▶ _Task objective_: Recast all of the data below as a numbered list with one line per entry, skipping any blank lines. Leave the pictures out of your answer.

▶ _Provided information_:
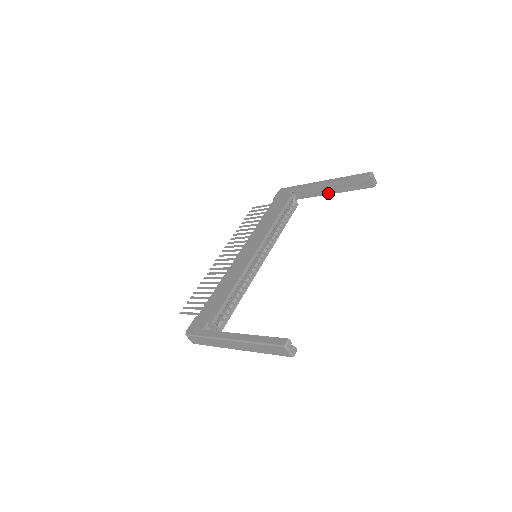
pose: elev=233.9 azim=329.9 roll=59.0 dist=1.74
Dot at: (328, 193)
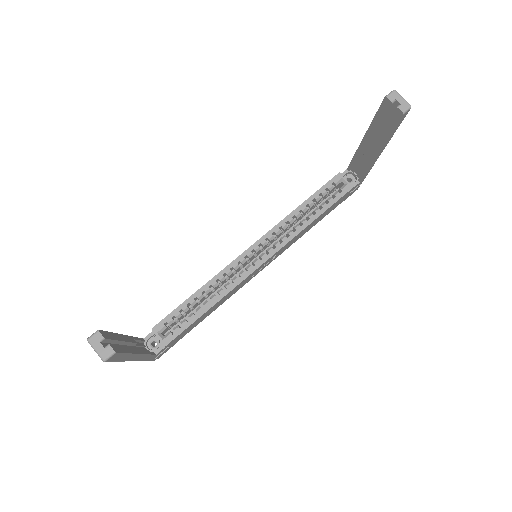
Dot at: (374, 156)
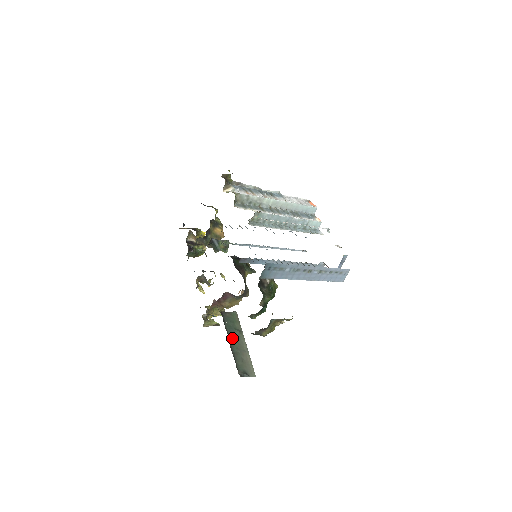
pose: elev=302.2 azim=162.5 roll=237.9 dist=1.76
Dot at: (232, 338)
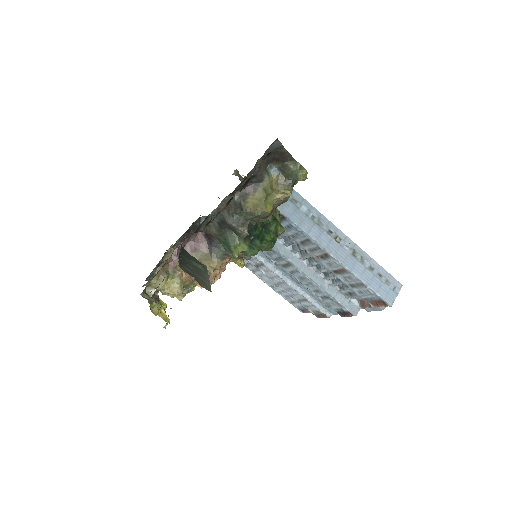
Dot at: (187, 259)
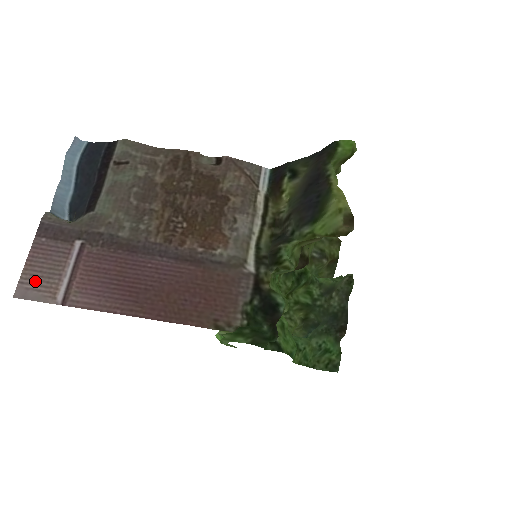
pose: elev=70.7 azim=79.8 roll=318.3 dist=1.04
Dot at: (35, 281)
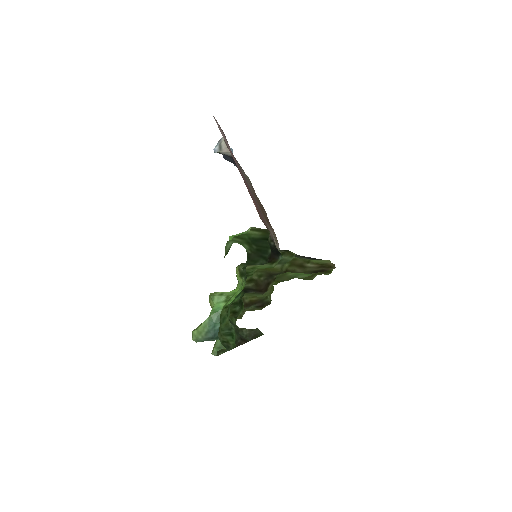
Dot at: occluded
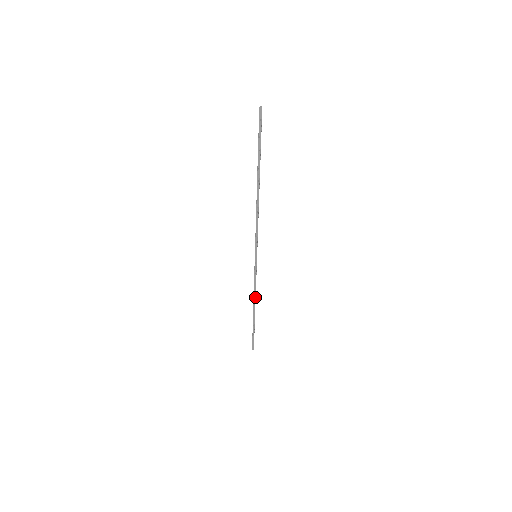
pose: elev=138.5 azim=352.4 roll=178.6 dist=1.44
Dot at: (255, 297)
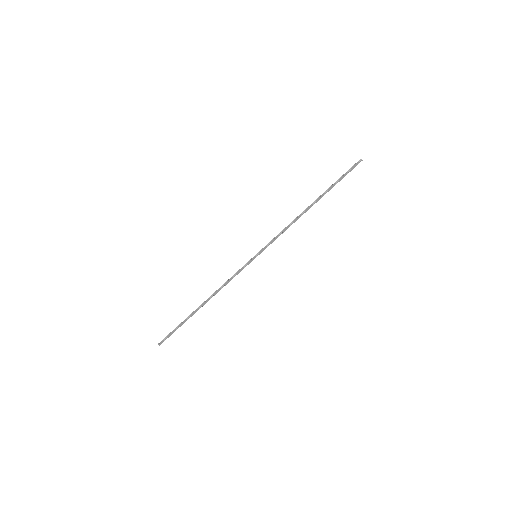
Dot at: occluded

▶ _The response_:
1. pose: elev=233.9 azim=329.9 roll=59.0 dist=1.74
2. Dot at: (328, 193)
3. Dot at: (374, 156)
4. pose: elev=302.2 azim=162.5 roll=237.9 dist=1.76
5. Dot at: (232, 338)
6. Dot at: (187, 259)
7. pose: elev=70.7 azim=79.8 roll=318.3 dist=1.04
8. Dot at: (35, 281)
9. Dot at: occluded
10. pose: elev=138.5 azim=352.4 roll=178.6 dist=1.44
11. Dot at: (255, 297)
12. Dot at: occluded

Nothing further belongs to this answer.